The San Diego Unified Port District has given conditional approval to help fund the $550 million cost for the proposed San Diego Convention Center expansion.
Based on the action that was taken at a special meeting on Tuesday, Nov. 29, 2011, the Port District may contribute up to $3 million a year for up to 20 years.
The Board of Port Commissioners unanimously agreed to support the funding request with conditions.
In addition, Port Commissioners directed the Port District staff to begin negotiations with the city on the terms and conditions of support agreements. The staff also was directed to “develop alternatives to address balancing the needs and benefits” in the Port District’s five member cities of San Diego, National City, Chula Vista, Coronado and Imperial Beach.
Details on numerous issues, such as when the Port District will begin making its financial contributions, will be worked out in future negotiations between the Port and city.
“There is a lot of work left to do,” said Scott Peters, the Board of Port Commissioners Chairman. “We do some things to make money and we do some things to make community. This should provide a return on investment to the port.”
The action is in response to a request that San Diego Mayor Jerry Sanders made before the Port District Board on Nov. 8, 2011. He suggested a contribution of $3 million a year, or $60 million over a 20-year period.

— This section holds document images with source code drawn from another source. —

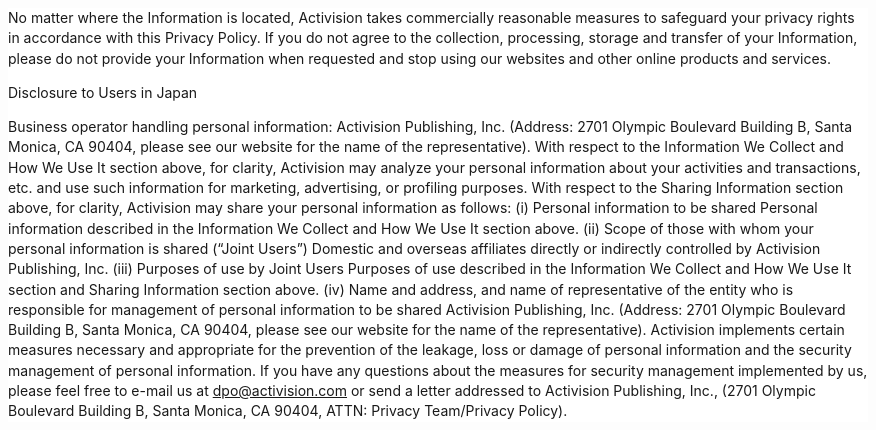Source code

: No matter where the Information is located, Activision takes commercially reasonable measures to safeguard your privacy rights in accordance with this Privacy Policy. If you do not agree to the collection, processing, storage and transfer of your Information, please do not provide your Information when requested and stop using our websites and other online products and services.

Disclosure to Users in Japan

Business operator handling personal information: Activision Publishing, Inc. (Address: 2701 Olympic Boulevard Building B, Santa Monica, CA 90404, please see our website for the name of the representative).
With respect to the Information We Collect and How We Use It section above, for clarity, Activision may analyze your personal information about your activities and transactions, etc. and use such information for marketing, advertising, or profiling purposes.
With respect to the Sharing Information section above, for clarity, Activision may share your personal information as follows:
(i) Personal information to be shared
Personal information described in the Information We Collect and How We Use It section above.
(ii) Scope of those with whom your personal information is shared (“Joint Users”)
Domestic and overseas affiliates directly or indirectly controlled by Activision Publishing, Inc.
(iii) Purposes of use by Joint Users
Purposes of use described in the Information We Collect and How We Use It section and Sharing Information section above.
(iv) Name and address, and name of representative of the entity who is responsible for management of personal information to be shared
Activision Publishing, Inc. (Address: 2701 Olympic Boulevard Building B, Santa Monica, CA 90404, please see our website for the name of the representative).
Activision implements certain measures necessary and appropriate for the prevention of the leakage, loss or damage of personal information and the security management of personal information.  If you have any questions about the measures for security management implemented by us, please feel free to e-mail us at dpo@activision.com or send a letter addressed to Activision Publishing, Inc., (2701 Olympic Boulevard Building B, Santa Monica, CA 90404, ATTN: Privacy Team/Privacy Policy).
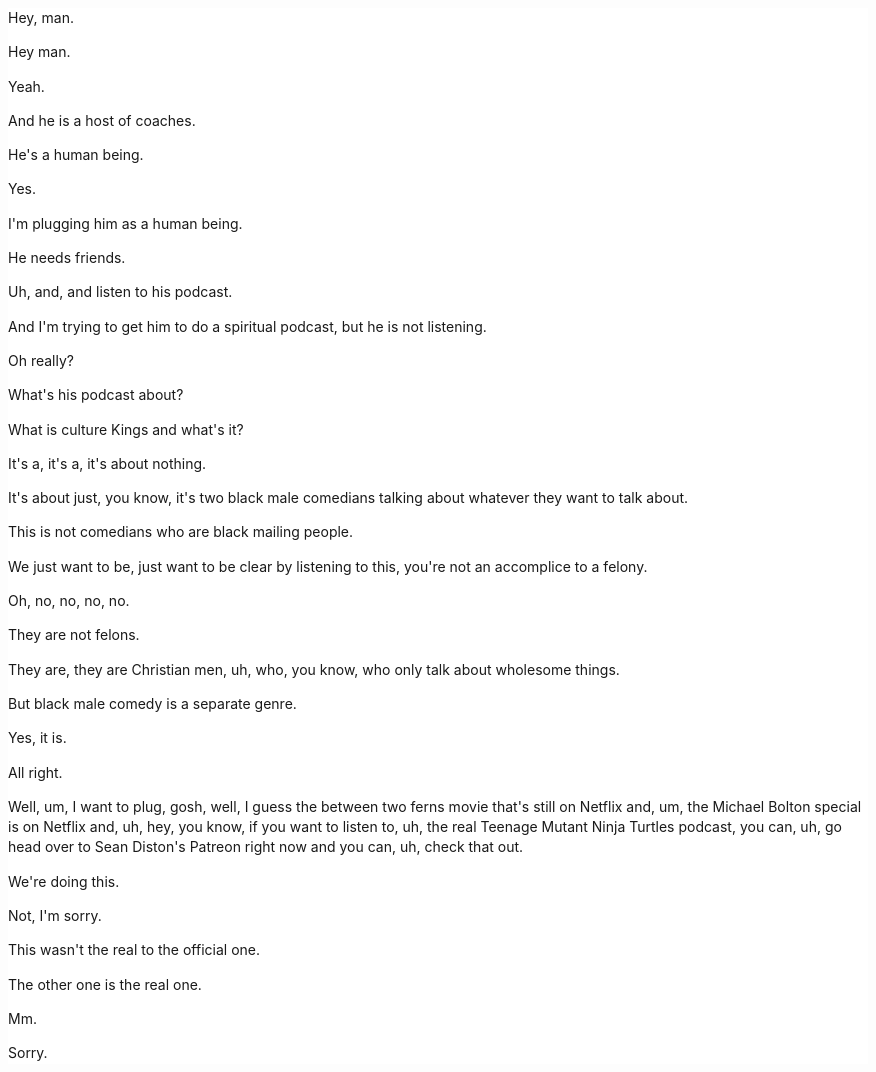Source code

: Hey, man.

Hey man.

Yeah.

And he is a host of coaches.

He's a human being.

Yes.

I'm plugging him as a human being.

He needs friends.

Uh, and, and listen to his podcast.

And I'm trying to get him to do a spiritual podcast, but he is not listening.

Oh really?

What's his podcast about?

What is culture Kings and what's it?

It's a, it's a, it's about nothing.

It's about just, you know, it's two black male comedians talking about whatever they want to talk about.

This is not comedians who are black mailing people.

We just want to be, just want to be clear by listening to this, you're not an accomplice to a felony.

Oh, no, no, no, no.

They are not felons.

They are, they are Christian men, uh, who, you know, who only talk about wholesome things.

But black male comedy is a separate genre.

Yes, it is.

All right.

Well, um, I want to plug, gosh, well, I guess the between two ferns movie that's still on Netflix and, um, the Michael Bolton special is on Netflix and, uh, hey, you know, if you want to listen to, uh, the real Teenage Mutant Ninja Turtles podcast, you can, uh, go head over to Sean Diston's Patreon right now and you can, uh, check that out.

We're doing this.

Not, I'm sorry.

This wasn't the real to the official one.

The other one is the real one.

Mm.

Sorry.
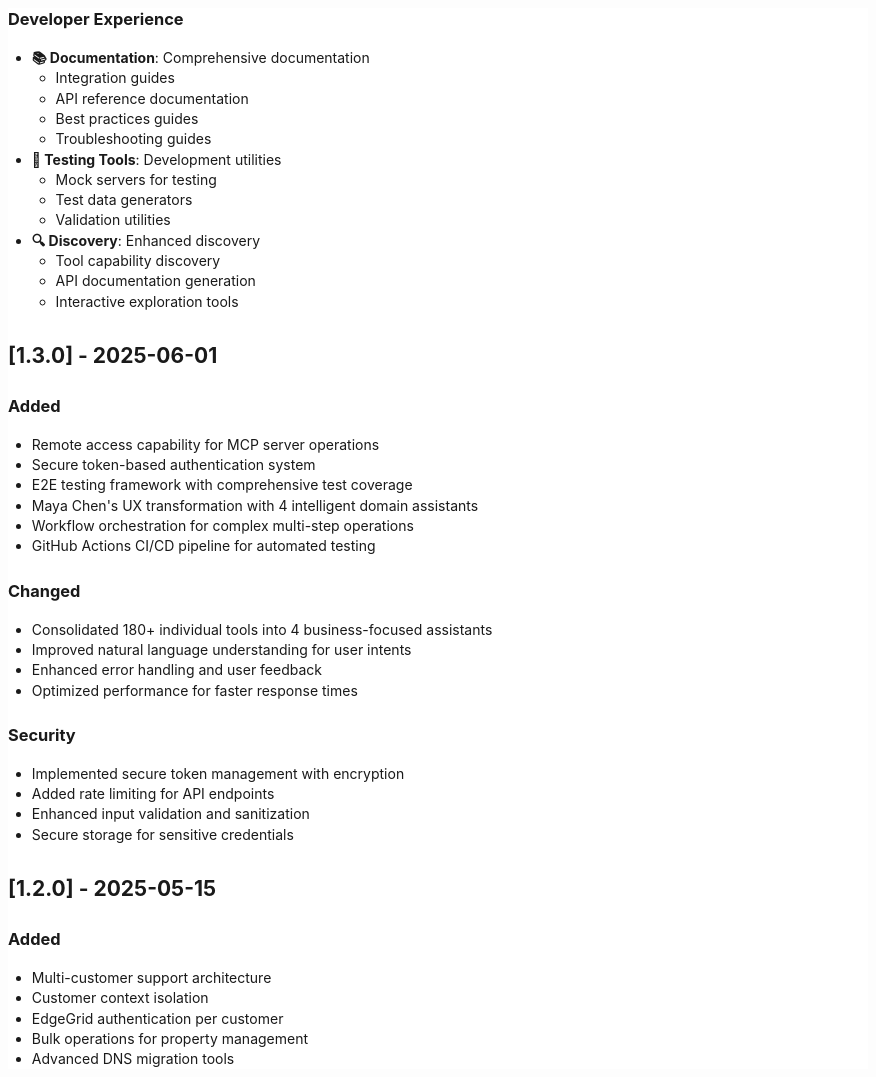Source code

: ### Developer Experience

- **📚 Documentation**: Comprehensive documentation
  - Integration guides
  - API reference documentation
  - Best practices guides
  - Troubleshooting guides
- **🧪 Testing Tools**: Development utilities
  - Mock servers for testing
  - Test data generators
  - Validation utilities
- **🔍 Discovery**: Enhanced discovery
  - Tool capability discovery
  - API documentation generation
  - Interactive exploration tools

## [1.3.0] - 2025-06-01

### Added

- Remote access capability for MCP server operations
- Secure token-based authentication system
- E2E testing framework with comprehensive test coverage
- Maya Chen's UX transformation with 4 intelligent domain assistants
- Workflow orchestration for complex multi-step operations
- GitHub Actions CI/CD pipeline for automated testing

### Changed

- Consolidated 180+ individual tools into 4 business-focused assistants
- Improved natural language understanding for user intents
- Enhanced error handling and user feedback
- Optimized performance for faster response times

### Security

- Implemented secure token management with encryption
- Added rate limiting for API endpoints
- Enhanced input validation and sanitization
- Secure storage for sensitive credentials

## [1.2.0] - 2025-05-15

### Added

- Multi-customer support architecture
- Customer context isolation
- EdgeGrid authentication per customer
- Bulk operations for property management
- Advanced DNS migration tools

The mayor returned to the Board at the Nov. 29 meeting and once again asked for the Port District’s financial commitment.
“The Port District will share in the $698 million in economic benefit to the region,” Sanders said.
Even before the mayor made his request, the Port District staff was analyzing the revenue expected to be generated from the proposed expansion and a proposed 500-room expansion of the Hilton San Diego Bayfront Hotel.
Based on the financial projections, the staff concluded that the positive economic impact to the region, the increase in the sustainability of revenues to the Port District, and the opportunity to develop 500 new hotel rooms to support the Convention Center is a good investment and is likely to result in increased revenues to the Port District.
These additional revenues are needed to support Port District operations and important projects throughout the five Port member cities, the staff concluded.
Related Gallery: San Diego Convention Center Expansion Renderings
Studies by consultants indicate that the Port District could derive revenues ranging from a low of $3.5 million a year to a high of $6.2 million a year, depending on whether the Convention Center expansion and the Hilton addition are developed at the same time.
Port Commissioner Dan Malcolm, who represents the City of Imperial Beach, expressed concern about two financial reports that forecast the revenue. He asked that additional studies be conducted to include a “worst-case scenario,” which other Commissioners agreed to.
Commissioners also expressed reluctance to dip into any Port District reserve funds to help fund the proposed expansion.
Beyond the economic benefits, the Port District staff said the Convention Center expansion will add more public spaces, including a signature rooftop park. It also will improve the sustainability of the Convention Center by using brackish water to irrigate landscaping.
The Board has directed staff to negotiate agreements with the city that address financial and legal impacts to the Port District, cost management, quality of public spaces and support for Port District projects with regional benefits.
In addition, the Port District has said several potential issues may need to be addressed to ensure that any commitment does not compromise its ability to implement other important regional projects in its five member cities. The issues include the return on investment, the timing of payments, the city’s contribution and the impact on the Port District’s credit.
Aside from the Port District’s proposed contribution, the city is proposing funding sources for the expansion that include $33 million a year in tax revenues from a proposed Convention Center Facilities District. The facilities district would levy taxes on hotels in the city, and produce revenue that would cover up to 75 percent of the expansion cost, according to the city.
Revenue also would be generated through the city’s transient occupancy tax on hotel rooms.
The expansion project is currently in the environmental review phase. The Environmental Impact Report is scheduled for completion in Feb. 2012. Construction is anticipated to begin a year later. The city expects the expanded Convention Center to be completed in early 2016.
The Port of San Diego was created by the state legislature in 1962 and is responsible for $1.7 billion in public improvements in its five member cities: Imperial Beach, San Diego, Coronado, Chula Vista and National City.
The Port oversees two maritime cargo terminals, two cruise ship terminals, 17 public parks, the Harbor Police Department and the leases of more than 600 tenant and sub tenant businesses around San Diego Bay.